DevOps 4: Monitoring with Prometheus and Grafana
As our microservices architecture on Amazon EKS matures, gaining visibility into its health, performance, and efficiency becomes indispensable. This is where an effective observability strategy comes into play, with Prometheus and Grafana at its core. In this installment, we dive into setting up Prometheus to collect metrics across our Kubernetes cluster and using Grafana to create insightful visualizations of these metrics. Together, they form a powerful duo for monitoring our applications and infrastructure.
Why Prometheus and Grafana?
Prometheus is an open-source monitoring solution that collects and stores its metrics as time-series data. It offers a flexible query language, PromQL, for querying this data. Grafana, on the other hand, is an open-source platform for analytics and monitoring that can integrate with Prometheus to provide rich visualizations of the collected data.
This combination allows for detailed monitoring and alerting on the health and performance of both the applications and the infrastructure, enabling developers and operators to detect and respond to issues more quickly and effectively.
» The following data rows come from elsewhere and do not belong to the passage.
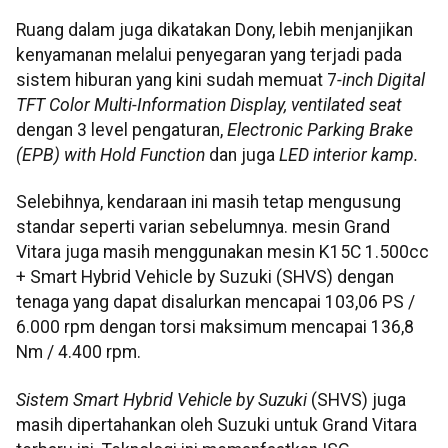
Ruang dalam juga dikatakan Dony, lebih menjanjikan
kenyamanan melalui penyegaran yang terjadi pada
sistem hiburan yang kini sudah memuat 7
-inch Digital
TFT Color Multi-Information Display, ventilated seat
dengan 3 level pengaturan,
Electronic Parking Brake
(EPB) with Hold Function
dan juga
LED interior kamp.
Selebihnya, kendaraan ini masih tetap mengusung
standar seperti varian sebelumnya. mesin Grand
Vitara juga masih menggunakan mesin K15C 1.500cc
+ Smart Hybrid Vehicle by Suzuki (SHVS) dengan
tenaga yang dapat disalurkan mencapai 103,06 PS /
6.000 rpm dengan torsi maksimum mencapai 136,8
Nm / 4.400 rpm.
Sistem Smart Hybrid Vehicle by Suzuki
(SHVS) juga
masih dipertahankan oleh Suzuki untuk Grand Vitara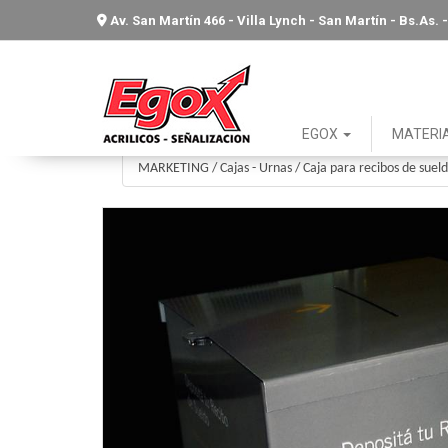
Av. San Martín 466 - Villa Lynch - San Martín - Bs.As
EGOX
MATERI
MARKETING
/
Cajas - Urnas
/
Caja para recibos de suel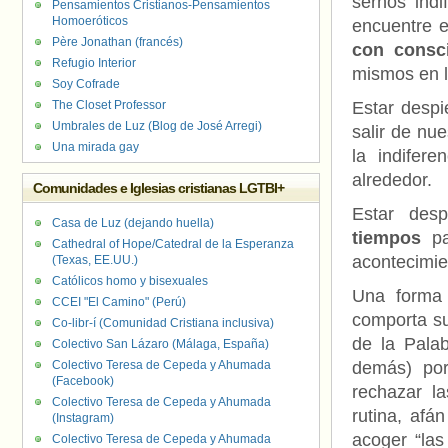
sernos ind
Pensamientos Cristianos-Pensamientos
Homoeróticos
encuentre e
Père Jonathan (francés)
con consci
Refugio Interior
mismos en l
Soy Cofrade
The Closet Professor
Estar despi
Umbrales de Luz (Blog de José Arregi)
salir de nu
Una mirada gay
la indifer
alrededor.
Comunidades e Iglesias cristianas LGTBI+
Estar des
Casa de Luz (dejando huella)
tiempos
p
Cathedral of Hope/Catedral de la Esperanza
acontecimie
(Texas, EE.UU.)
Católicos homo y bisexuales
Una forma d
CCEI "El Camino" (Perú)
comporta su
Co-libr-í (Comunidad Cristiana inclusiva)
de la Palab
Colectivo San Lázaro (Málaga, España)
Colectivo Teresa de Cepeda y Ahumada
demás) por
(Facebook)
rechazar la
Colectivo Teresa de Cepeda y Ahumada
rutina, afá
(Instagram)
acoger “las
Colectivo Teresa de Cepeda y Ahumada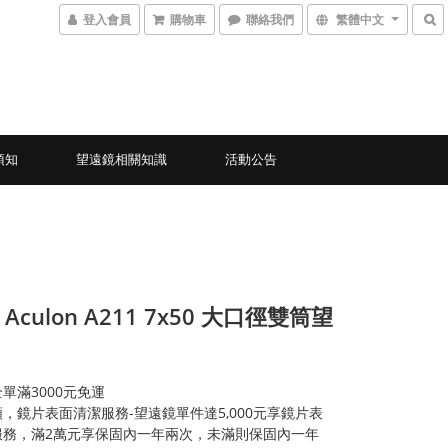
登入會員
購物車
聯絡我們
繁體中文
須知
望遠鏡相關知識
活動公告
n Aculon A211 7x50 大口徑雙筒望
單滿3000元免運
，鏡片表面清潔服務-望遠鏡單件達5,000元享鏡片表
服務，滿2萬元享保固內一年兩次，未滿則保固內一年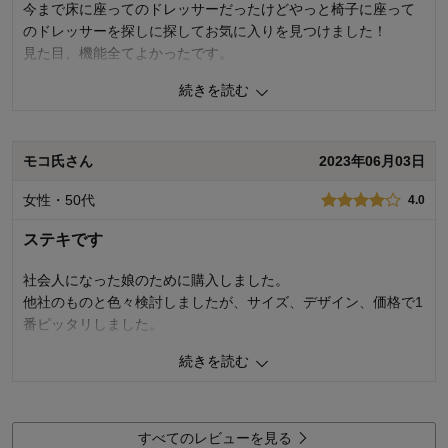
今まで床に座ってのドレッサーだったけどやっと椅子に座って
のドレッサーを探しに探してお気に入りを見つけました！
見た目、機能全てよかったです。
一つ願望としては椅子が背もたれがあるバージョンのも欲しい
続きを読む
かな。
今回は別で購入しました
モコ氏さん
2023年06月03日
0
人が参考になりました
参考になった
女性・50代
4.0
価格
5.0
機能
4.0
ステキです
使用感・使いやすさ
4.0
デザイン・色
5.0
社会人になった娘のために購入しました。
他社のものと色々検討しましたが、サイズ、デザイン、価格で1
購入商品：
ホワイト, 109
使用場所：
子供部屋、その他
番ピッタリしました。
購入のきっかけ：
買い替え
部屋に置いても、高級感はあります。
商品を使う人：
自分
続きを読む
ただ、コンセントは右側にあった方が便利だと思いました。
6
人が参考になりました
参考になった
すべてのレビューを見る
Setting Up Prometheus and Grafana on Amazon EKS
Step 1: Deploying Prometheus
We’ll start by deploying Prometheus using the Prometheus Operator, which simplifies the configuration of Prometheus instances within Kubernetes.
Using Helm to Deploy Prometheus Operator
First, add the Prometheus Community Helm chart repository and update your repo list:
helm repo add prometheus-community https://prometheus-community.github.io/helm-charts
helm repo update
Next, install the Prometheus Operator, which includes Prometheus, Alertmanager, and Grafana, using Helm:
helm install prometheus prometheus-community/kube-prometheus-stack
This command deploys Prometheus Operator with default settings, which are suitable for many use cases. You can customize the installation by creating a values file and passing it to Helm with the -f
flag.
Step 2: Accessing Prometheus and Grafana
The Prometheus Operator chart automatically deploys Grafana and configures it to use Prometheus as a data source.
- Accessing Prometheus: To access the Prometheus UI, you can port-forward the Prometheus server service to your local machine:
kubectl port-forward svc/prometheus-operated 9090:9090
Then, visit http://localhost:9090
in your browser.
- Accessing Grafana: Similarly, to access Grafana, port-forward the Grafana service:
kubectl port-forward svc/prometheus-grafana 3000:80
Then, visit http://localhost:3000
in your browser. The default login credentials are usually admin
for both the username and password, which you should change immediately.
Step 3: Configuring Dashboards in Grafana
Once in Grafana, you can start creating dashboards to visualize the metrics collected by Prometheus. Grafana offers a wide range of pre-built dashboards, which you can import via their dashboard IDs found on the Grafana Dashboards page.
To import a dashboard, click the + icon on the left sidebar, select “Import”, and enter the dashboard’s ID.
Conclusion
With Prometheus and Grafana set up, you now have a robust observability framework integrated into your EKS cluster. This setup empowers you to monitor the performance and health of your microservices and infrastructure, ensuring that you can quickly identify and address potential issues before they impact your users.
Gotchas and Tips
- Storage for Prometheus: By default, Prometheus stores its data on a local volume. For production environments, consider configuring persistent storage to prevent data loss.
- Secure Your Dashboards: Grafana and Prometheus should not be exposed publicly without proper authentication and authorization. Look into Kubernetes Ingress controllers or cloud-native solutions to securely expose these services.
- Custom Metrics: Beyond default metrics, you can configure Prometheus to scrape custom metrics from your applications, providing deeper insights into their behavior.
Implementing Prometheus and Grafana significantly enhances your ability to operate and maintain a healthy, efficient microservices architecture on Amazon EKS. By leveraging these tools, you can ensure your applications are performing optimally and are reliable for your users.